My go to when I serve homemade orange chicken is either white rice or I make fried rice. You can serve orange chicken with a side of broccoli or edamame. You can also serve it lo mein noodles.
Can I Make This Orange Chicken on the stovetop?
If you wanted to make this orange chicken in the stove, you could finish cooking the chicken through during the sautee step that gives you the crispy chicken. Then create the sauce separately. Once both are done cooking, you would toss them together.
Ingredients You Will Need:
- Chicken breast
- Vegetable oil
- No sugar added orange juice
- Ginger paste
- Rice wine
- Granulated sugar
- Brown sugar
- Soy sauce
- Crushed red pepper
- Green onions
How to Make Instant Pot Orange Chicken
Pat the chicken dry and then cut it into small chunks about 1 to 2 inches.
In a bowl ass 2 eggs and whisk them.
In another bowl add the corn starch and flour. Mix them together.
Dip the chicken into the egg and then into the flour mixture. Shake off the excess flour and set the chicken on a plate. Repeat this with all of the chicken.
Set the Instant Pot to pressure cooker Sauté.
When the Instant Pot reads hot, add the oil and then add the chicken and saute for 2 to 3 minutes.
Turn the chicken over to make sure it is an even cook and all side look golden brown.
Remove the chicken and set it aside.
Using 1/4 cup of orange juice, deglaze the pan and scrape the bottom of the pan gently.
Add the rest of the sauce ingredients and stir them to combine.
Add the chicken back into the pot and toss it in the sauce.
Close the lid and set the Instant Pot to high pressure for 5 minutes.
Make sure the vent is closed and once the pot os 10, do a 10 minutes natural release.
Turn the Instant Pot to saute after releasing the rest of the pressure and removing the lid.
In a small bowl mix the oj and the cornstarch to make a slurry.
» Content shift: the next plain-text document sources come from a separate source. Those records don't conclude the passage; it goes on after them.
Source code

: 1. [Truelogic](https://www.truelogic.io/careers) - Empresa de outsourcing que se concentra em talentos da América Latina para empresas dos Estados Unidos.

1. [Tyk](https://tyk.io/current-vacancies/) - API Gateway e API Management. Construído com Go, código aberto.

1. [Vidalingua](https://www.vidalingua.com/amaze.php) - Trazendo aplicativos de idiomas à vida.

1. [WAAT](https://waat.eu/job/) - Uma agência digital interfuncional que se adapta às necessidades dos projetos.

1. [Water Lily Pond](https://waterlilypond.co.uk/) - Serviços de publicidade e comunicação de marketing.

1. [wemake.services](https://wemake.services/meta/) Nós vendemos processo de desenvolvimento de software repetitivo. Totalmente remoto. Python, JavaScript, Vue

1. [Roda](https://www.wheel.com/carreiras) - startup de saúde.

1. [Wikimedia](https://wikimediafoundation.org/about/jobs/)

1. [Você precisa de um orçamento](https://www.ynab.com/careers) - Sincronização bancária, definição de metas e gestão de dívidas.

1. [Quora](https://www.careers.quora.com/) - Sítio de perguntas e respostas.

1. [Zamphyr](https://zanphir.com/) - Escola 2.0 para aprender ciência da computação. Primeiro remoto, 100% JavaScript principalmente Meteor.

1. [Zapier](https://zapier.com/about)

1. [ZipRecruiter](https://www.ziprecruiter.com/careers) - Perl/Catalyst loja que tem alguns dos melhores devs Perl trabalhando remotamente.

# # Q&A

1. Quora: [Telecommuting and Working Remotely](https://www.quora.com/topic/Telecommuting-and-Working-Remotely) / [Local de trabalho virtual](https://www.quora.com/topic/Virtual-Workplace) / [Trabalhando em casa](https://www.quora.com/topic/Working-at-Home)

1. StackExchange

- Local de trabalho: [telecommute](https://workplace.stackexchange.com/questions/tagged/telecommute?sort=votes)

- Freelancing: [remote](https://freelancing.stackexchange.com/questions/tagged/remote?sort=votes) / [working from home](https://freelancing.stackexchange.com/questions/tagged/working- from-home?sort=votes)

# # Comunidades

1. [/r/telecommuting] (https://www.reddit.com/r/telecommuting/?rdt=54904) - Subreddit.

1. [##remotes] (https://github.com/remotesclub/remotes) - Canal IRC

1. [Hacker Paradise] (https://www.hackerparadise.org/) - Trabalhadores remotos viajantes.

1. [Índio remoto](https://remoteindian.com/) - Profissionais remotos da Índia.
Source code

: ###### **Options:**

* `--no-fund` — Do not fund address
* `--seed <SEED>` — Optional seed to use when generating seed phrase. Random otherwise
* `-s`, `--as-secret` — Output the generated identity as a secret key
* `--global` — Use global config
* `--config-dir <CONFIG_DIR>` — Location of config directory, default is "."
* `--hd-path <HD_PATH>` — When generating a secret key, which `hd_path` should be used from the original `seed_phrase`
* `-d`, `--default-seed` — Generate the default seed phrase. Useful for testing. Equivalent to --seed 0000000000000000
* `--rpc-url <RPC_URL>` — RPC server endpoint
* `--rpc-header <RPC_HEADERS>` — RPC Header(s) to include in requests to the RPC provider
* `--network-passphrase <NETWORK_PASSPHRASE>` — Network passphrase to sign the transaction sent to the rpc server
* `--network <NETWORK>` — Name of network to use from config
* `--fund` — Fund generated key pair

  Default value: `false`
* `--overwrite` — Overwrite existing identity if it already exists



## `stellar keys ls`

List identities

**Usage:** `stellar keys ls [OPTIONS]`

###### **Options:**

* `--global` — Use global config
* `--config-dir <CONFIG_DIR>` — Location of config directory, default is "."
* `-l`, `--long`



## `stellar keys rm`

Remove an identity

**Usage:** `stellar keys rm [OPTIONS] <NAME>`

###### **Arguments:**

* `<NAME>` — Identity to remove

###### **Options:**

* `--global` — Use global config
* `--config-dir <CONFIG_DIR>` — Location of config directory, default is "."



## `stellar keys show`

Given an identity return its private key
Whisk it together well until there are no lumps, then slowly add the mixture into the pot. Simmer for 2 to 3 minutes.
Allow the orange chicken to thicken for about 5 minutes.
Serve over rice and garnish with green onions, red chilis or extra orange zest.
Other Instant Pot Dinner Recipes You Will Love:
Instant Pot Orange Chicken
- 2 lbs chicken breast cut into 1-2 inch pieces
- 2 Tbsp. vegetable oil
- 1/2 cup cornstarch
- 1 1/2 cups flour
- 1 egg
- 1 cup no sugar added OJ
- 1 tbsp. ginger paste
- 1 tbsp. minced garlic
- 1 tbsp. rice wine
- 1 cup granulated sugar
- 1/4 cup brown sugar
- 1/2 cup soy sauce
- 1 tbsp. Sriracha
- 1 tsp. crushed red pepper
- 2 tablespoons cornstarch
- 2 tablespoons orange juice
Garnish: 4 green onions sliced extra orange zest
Pat the chicken dry with a few paper towels and after that cut the chicken into 1-2 inch chunks.
In a small bowl add your 2 eggs and whisk.
In a separate bowl add your corn flour and all purpose flour.
Mix to combine.
Dip the chicken chunks into the whisked eggs and then into the flour mixture.
Shake off to the excess and set to the side.
Repeat until all chicken is coated.
Heat up your pressure cooker: press Sauté.
Wait for the Instant Pot indicator to read HOT. Add the oil to the hot
Instant Pot, add the chicken and sauté for 2-3 minutes.
Turn your chicken over and over for an even cook.
Cook until it just starts to get golden brown.
Remove the chicken and set to the side.
Deglaze the pot with 1/4 cup orange juice and scrape them with a wooden spoon.
Add the Sauce ingredients to the pot.
Stir gently until all the ingredients are combined.
Add the chicken and toss until they are coated in sauce.
Close lid, select Manual, and select 5 minutes on High Pressure.
Make sure the vent is closed. Use a 10 minute Natural Release.
Turn off the heat.
Release the remaining pressure by opening the vent. Open the lid.
Select again the Sauté function.
In a medium bowl combine 2 tablespoons of cornstarch with the orange juice, whisk until all combined with no lumps.
Add the mixture to the Instant Pot and gently stir to combine.
Simmer for 2-3 minutes.
Turn the instant pot off.
Allow the chicken to thicken for 5 minutes.
Serve over rice and garnish with fresh chopped green onions, red chilis, and extra orange zest.